─── Extracted data ───
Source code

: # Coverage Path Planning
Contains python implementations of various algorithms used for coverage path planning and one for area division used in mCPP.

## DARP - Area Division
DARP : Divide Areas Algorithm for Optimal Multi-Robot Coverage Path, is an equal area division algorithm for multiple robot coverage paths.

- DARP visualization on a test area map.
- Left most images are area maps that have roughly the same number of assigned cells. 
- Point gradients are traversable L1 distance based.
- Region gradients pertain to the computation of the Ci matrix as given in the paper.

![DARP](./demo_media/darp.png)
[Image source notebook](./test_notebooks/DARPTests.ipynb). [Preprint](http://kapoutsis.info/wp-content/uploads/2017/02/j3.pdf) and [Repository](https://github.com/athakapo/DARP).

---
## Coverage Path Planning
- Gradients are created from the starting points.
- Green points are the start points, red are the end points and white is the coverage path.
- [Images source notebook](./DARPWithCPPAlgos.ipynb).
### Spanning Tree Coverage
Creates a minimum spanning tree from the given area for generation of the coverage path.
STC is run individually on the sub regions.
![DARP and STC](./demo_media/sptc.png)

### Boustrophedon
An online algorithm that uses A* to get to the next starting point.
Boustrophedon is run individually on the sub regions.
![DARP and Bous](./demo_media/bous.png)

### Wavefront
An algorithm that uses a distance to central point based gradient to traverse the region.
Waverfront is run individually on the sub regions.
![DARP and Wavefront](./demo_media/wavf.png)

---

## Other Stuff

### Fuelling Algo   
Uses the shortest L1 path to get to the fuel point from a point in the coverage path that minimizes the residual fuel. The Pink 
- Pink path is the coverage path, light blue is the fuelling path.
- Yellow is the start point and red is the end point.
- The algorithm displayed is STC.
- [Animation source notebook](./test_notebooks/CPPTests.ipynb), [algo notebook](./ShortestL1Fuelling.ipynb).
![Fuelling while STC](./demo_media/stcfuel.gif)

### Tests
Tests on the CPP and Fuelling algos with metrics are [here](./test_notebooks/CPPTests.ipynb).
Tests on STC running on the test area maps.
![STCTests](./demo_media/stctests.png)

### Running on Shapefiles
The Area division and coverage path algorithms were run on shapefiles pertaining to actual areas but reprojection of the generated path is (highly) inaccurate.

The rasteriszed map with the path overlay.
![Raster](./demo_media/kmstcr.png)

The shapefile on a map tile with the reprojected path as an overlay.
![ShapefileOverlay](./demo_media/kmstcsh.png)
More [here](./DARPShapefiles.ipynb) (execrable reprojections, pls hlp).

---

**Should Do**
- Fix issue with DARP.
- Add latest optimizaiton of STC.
───
Work required >> Find and copy each line in the material above where the string "Boustrophedon" occurs.

Answer to this problem >>
### Boustrophedon
Boustrophedon is run individually on the sub regions.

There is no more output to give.